Thursday, May 8, 2008

Words to Live By

The following was the conclusion of an article I recently read on David Cheever in the Journal of Plastic and Reconstructive Surgery (referenced below). I would like to share it. I think it applies to whatever field you choose to study, not just medicine.

"Although we may remember David Cheever as a surgical innovator, his character is more aptly revealed in the following passage from a lecture, delivered before the Harvard Medical School class of 1871, entitled “How to Study Medicine”21:

If you seek for wealth you have mistaken your avocation. There must be something more, and something higher. That something is a love of your profession; a passion for science for its own sake; a broad humanity, which covers all the sick with a mantle of charity. Never lose sight of that motive, for if it once takes flight, your profession is reduced to a trade, and there is absolutely nothing left. As long as you can keep alive the sacred flame of this early passion which first called you to embrace the medical
profession, so long shall you be warmed, sustained, upheld amid disappointment, unjust treatment or reverses."
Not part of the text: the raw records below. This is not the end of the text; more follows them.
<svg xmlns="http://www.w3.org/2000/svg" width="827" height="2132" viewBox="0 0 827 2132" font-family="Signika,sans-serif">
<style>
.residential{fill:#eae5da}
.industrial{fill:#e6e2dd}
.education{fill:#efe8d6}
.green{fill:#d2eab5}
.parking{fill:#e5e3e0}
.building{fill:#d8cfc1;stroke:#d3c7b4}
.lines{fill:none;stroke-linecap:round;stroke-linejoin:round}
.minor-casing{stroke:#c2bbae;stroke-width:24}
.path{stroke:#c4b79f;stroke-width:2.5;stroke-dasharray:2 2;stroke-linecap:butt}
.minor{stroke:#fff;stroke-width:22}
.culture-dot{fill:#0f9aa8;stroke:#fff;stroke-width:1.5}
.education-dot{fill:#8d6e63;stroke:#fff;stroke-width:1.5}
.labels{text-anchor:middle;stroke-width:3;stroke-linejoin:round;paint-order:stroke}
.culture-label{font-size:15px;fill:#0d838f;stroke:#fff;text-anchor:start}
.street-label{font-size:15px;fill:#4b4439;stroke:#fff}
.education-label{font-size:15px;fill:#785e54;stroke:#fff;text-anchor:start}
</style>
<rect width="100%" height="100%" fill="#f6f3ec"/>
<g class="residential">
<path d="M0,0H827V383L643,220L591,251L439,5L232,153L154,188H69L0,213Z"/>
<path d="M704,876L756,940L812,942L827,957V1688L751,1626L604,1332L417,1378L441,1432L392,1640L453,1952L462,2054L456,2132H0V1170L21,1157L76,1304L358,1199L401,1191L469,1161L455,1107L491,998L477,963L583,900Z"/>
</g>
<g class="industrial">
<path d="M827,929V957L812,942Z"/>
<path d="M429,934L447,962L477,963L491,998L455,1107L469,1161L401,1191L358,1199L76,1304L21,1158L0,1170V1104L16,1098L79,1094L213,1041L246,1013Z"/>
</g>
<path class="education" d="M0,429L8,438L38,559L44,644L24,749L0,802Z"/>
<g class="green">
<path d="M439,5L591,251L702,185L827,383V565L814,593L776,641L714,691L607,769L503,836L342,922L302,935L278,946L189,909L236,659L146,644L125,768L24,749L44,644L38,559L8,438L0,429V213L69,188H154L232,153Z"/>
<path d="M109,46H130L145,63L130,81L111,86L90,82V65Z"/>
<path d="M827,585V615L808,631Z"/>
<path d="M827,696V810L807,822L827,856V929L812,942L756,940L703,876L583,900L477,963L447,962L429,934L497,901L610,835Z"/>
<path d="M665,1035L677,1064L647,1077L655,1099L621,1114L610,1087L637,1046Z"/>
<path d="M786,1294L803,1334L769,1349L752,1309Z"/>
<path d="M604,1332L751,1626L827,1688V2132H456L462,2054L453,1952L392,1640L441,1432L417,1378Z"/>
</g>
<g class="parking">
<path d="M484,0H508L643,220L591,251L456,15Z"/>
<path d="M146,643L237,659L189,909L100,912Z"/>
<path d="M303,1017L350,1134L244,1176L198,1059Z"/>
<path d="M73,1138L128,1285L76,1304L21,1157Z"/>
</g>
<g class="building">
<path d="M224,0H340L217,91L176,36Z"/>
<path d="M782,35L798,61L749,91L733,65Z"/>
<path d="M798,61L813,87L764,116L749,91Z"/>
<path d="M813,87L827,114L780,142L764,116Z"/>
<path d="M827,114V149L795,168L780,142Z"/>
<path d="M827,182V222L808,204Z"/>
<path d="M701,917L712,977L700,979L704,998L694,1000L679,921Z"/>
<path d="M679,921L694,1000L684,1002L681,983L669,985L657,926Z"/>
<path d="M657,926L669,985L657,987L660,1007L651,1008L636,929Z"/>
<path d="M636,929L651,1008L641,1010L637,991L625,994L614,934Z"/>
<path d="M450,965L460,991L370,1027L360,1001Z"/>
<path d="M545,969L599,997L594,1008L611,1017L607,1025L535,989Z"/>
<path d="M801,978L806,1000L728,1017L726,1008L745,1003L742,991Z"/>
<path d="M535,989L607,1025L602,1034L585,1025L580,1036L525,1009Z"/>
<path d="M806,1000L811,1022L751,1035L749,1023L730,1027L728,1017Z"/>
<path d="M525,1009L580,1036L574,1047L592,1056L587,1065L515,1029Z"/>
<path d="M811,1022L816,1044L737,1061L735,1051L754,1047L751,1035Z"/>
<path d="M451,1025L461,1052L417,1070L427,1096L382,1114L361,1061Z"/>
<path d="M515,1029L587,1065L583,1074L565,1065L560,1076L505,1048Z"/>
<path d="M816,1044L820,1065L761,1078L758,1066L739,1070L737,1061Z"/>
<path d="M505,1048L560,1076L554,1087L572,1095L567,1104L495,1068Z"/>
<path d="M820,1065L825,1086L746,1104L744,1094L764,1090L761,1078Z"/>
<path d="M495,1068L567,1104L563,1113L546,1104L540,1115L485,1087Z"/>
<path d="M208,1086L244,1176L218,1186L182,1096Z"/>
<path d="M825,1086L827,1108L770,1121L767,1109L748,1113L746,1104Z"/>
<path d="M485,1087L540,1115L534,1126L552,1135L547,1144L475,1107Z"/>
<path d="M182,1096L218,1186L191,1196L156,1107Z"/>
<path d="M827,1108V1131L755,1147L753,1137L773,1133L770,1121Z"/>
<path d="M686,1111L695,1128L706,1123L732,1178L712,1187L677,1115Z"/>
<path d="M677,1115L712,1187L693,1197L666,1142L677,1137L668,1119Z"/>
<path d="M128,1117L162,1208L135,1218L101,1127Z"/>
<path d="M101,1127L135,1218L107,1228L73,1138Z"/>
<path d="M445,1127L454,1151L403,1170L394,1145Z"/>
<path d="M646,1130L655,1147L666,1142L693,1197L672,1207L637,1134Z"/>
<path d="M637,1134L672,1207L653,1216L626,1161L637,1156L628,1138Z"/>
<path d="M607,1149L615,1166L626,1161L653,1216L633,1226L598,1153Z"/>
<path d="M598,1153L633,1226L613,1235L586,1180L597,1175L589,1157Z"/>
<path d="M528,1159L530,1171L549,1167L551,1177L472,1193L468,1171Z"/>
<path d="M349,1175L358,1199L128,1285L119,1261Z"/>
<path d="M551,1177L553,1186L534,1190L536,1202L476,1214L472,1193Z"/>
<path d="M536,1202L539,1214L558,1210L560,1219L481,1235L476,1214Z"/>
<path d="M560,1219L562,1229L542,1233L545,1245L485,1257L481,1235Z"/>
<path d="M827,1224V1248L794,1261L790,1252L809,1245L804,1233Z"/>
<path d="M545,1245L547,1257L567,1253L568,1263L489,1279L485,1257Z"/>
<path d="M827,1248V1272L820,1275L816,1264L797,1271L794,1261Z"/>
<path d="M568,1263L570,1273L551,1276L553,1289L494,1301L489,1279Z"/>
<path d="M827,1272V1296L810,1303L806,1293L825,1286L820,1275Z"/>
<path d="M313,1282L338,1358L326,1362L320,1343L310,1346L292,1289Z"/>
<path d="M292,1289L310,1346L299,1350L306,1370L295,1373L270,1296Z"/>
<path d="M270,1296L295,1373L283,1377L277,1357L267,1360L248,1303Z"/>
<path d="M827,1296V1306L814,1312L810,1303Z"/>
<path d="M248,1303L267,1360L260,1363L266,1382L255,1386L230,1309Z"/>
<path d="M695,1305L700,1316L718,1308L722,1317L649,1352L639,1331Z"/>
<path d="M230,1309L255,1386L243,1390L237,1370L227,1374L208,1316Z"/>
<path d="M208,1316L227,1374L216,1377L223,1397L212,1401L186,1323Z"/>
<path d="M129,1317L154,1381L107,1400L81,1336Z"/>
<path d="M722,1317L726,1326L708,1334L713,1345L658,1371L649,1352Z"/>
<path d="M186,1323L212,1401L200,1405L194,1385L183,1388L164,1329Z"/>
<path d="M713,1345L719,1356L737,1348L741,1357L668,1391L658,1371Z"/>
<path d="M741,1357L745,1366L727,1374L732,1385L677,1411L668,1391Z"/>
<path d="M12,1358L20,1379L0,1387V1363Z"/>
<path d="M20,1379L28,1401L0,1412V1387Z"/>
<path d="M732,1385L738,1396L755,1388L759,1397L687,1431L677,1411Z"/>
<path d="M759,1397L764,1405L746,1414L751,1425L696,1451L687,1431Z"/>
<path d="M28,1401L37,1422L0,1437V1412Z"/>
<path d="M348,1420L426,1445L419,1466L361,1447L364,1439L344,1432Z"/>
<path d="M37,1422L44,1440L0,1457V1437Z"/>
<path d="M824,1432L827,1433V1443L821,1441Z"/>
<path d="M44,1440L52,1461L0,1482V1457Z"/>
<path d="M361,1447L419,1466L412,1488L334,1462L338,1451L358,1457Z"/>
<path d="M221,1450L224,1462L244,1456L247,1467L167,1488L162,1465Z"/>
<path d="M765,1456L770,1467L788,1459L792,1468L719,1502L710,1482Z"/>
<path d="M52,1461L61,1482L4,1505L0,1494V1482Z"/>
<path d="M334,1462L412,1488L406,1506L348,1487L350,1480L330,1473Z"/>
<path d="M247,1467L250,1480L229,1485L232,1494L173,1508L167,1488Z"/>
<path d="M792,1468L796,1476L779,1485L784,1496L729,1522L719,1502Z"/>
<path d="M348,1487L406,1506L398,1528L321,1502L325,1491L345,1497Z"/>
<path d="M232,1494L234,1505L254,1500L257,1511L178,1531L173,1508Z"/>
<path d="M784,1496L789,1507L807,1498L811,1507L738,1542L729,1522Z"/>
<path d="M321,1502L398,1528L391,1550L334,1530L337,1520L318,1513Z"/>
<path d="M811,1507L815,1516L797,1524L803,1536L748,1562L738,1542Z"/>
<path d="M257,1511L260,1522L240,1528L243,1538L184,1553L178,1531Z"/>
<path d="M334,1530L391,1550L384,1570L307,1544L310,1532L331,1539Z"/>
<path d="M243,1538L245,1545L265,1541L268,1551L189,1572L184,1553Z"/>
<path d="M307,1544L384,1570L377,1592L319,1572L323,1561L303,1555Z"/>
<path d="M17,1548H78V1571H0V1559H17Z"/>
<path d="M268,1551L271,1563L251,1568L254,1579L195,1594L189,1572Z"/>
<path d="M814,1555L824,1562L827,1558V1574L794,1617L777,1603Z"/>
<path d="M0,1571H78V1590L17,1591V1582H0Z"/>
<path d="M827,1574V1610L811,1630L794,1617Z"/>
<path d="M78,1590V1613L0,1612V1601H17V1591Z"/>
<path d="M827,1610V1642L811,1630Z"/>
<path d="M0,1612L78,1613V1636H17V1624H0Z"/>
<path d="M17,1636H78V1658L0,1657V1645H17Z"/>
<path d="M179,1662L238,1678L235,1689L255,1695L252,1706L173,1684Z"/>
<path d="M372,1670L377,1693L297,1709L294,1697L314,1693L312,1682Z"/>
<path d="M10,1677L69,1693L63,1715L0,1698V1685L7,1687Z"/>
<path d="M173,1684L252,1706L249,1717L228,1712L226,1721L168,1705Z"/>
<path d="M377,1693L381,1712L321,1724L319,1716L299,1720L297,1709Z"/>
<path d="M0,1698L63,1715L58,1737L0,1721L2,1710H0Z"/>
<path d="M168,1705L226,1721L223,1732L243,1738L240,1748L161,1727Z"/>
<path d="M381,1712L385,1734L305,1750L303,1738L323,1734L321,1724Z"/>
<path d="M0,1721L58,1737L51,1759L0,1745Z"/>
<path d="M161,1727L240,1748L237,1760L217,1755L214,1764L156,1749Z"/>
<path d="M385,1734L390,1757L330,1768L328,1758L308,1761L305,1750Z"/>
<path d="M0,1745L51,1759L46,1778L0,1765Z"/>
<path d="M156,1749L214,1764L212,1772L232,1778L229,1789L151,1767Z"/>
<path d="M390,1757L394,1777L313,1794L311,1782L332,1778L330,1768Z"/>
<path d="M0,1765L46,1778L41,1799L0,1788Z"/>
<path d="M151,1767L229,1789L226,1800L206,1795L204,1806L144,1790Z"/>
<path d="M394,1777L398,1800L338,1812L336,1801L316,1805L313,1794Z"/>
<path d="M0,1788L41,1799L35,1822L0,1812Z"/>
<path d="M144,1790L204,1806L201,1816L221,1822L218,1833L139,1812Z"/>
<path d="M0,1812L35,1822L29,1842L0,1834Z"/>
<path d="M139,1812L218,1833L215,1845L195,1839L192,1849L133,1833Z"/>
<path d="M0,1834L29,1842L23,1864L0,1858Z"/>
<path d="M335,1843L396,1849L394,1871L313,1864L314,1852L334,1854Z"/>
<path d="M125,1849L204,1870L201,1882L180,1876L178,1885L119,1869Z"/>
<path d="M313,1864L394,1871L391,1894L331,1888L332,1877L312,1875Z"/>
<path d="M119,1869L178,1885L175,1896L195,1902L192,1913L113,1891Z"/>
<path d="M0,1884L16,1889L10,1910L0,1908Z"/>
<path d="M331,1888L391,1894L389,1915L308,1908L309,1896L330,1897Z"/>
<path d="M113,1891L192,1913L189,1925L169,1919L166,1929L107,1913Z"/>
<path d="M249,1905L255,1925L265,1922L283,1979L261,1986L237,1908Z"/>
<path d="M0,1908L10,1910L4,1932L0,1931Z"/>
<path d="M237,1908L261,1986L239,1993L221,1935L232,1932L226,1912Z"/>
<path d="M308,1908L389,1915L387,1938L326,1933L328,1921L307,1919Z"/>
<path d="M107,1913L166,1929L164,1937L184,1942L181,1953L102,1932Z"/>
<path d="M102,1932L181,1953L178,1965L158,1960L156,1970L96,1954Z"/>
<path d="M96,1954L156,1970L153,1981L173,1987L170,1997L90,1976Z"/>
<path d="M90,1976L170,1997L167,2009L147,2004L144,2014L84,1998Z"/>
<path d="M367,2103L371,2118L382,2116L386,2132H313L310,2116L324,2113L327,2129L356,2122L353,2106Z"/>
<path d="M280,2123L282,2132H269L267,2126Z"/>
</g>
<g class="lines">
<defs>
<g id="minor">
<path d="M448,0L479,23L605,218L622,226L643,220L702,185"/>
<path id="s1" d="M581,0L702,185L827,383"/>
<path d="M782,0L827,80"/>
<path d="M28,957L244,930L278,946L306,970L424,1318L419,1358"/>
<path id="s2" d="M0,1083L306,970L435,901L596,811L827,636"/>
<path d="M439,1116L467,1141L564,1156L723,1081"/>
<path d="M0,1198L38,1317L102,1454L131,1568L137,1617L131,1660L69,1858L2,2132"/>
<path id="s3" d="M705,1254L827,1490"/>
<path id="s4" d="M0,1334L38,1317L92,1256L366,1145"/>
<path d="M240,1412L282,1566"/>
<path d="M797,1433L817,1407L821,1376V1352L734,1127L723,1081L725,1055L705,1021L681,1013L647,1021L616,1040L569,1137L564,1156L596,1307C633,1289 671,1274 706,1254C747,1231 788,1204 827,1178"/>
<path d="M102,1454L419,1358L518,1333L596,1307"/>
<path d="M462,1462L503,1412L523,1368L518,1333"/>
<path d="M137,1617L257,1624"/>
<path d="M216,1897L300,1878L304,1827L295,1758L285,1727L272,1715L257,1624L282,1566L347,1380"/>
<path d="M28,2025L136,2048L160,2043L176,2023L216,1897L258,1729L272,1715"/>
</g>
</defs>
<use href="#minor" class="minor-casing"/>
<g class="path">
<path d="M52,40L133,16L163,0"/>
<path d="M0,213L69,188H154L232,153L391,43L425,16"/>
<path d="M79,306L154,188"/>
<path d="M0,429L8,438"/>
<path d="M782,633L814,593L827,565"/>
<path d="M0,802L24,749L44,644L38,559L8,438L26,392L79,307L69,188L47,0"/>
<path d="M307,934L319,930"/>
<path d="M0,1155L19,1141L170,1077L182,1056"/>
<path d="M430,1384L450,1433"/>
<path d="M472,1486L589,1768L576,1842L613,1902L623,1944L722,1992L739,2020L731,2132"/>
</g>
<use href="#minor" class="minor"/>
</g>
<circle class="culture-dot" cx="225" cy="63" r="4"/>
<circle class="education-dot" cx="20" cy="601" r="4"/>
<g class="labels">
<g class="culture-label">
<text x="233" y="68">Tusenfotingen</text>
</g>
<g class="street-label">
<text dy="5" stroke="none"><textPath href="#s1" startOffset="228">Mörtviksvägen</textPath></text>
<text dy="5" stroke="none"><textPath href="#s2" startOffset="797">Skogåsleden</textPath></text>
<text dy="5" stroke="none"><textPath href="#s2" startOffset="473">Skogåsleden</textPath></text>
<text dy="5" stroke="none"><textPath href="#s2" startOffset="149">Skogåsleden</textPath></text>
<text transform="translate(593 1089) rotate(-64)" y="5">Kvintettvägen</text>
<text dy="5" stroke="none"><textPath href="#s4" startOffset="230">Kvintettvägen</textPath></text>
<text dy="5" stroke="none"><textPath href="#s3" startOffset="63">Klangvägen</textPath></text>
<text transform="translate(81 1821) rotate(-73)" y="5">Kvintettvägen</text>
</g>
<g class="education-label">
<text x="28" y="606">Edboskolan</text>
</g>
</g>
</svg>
Cheever's Double Operation: The First Le Fort I Osteotomy; Plastic & Reconstructive Surgery. 121(4):1375-1381, April 2008; Halvorson, Eric G. M.D.; Mulliken, John B. M.D.

8 comments:

TBTAM said...

Amen.

Vijay said...

I had a long discussion with a friend along the sentiments expressed in the first two lines. He gave up on an engineering career to get on the software bandwagon. I totally agree & echo the amen.

mark's tails said...

I'll also give an Amen, but what I found so interesting is that this was given at a time when medical education and science was really in a state of disarray in the U.S. 40 years before the
the Flexner Report

Truly, words spoken by a man way ahead of his time.

Neumed said...

Words to live by. Once again, I'm reminded of why I love your blog so much. Thanks.

And Abby's Quilt is beautiful.

Doctor David said...

Amen is right. No matter what your field. I feel so bad for people who hate their jobs. To have to spend 40 hours a week doing something you can't stand must be awful.

Dragonfly said...

Fantastic.

James said...

I still don't understand where doctors feel they get the moral authority to tell others how they should feel about their profession. I've never heard of engineers or investment bankers or computer programmers having opinions about what one's attitude toward computer programming should be. The reasons why someone decides to pursue a paticular profession and their attitude towards practicing it are deeply personal and based on a lifelong struggle to decide what gives one's life value and meaning - I don't think there's any right or wrong about it.

C. E. Moore Art said...

I found you from a google search for slave quilts. I found it interesting that you like sewing and that you suture too. As far as the words you posted, I applaud you and cheer praises because depth and perspective are the kernels that form real gold. I think it is amusing that someone tried to impose a "gawd complex" because of you vocation. I believe we all need a vacation from such harsh judgement unless one is really willing to work towards advocating the uncovering the real work: The Job of Searching One's Self.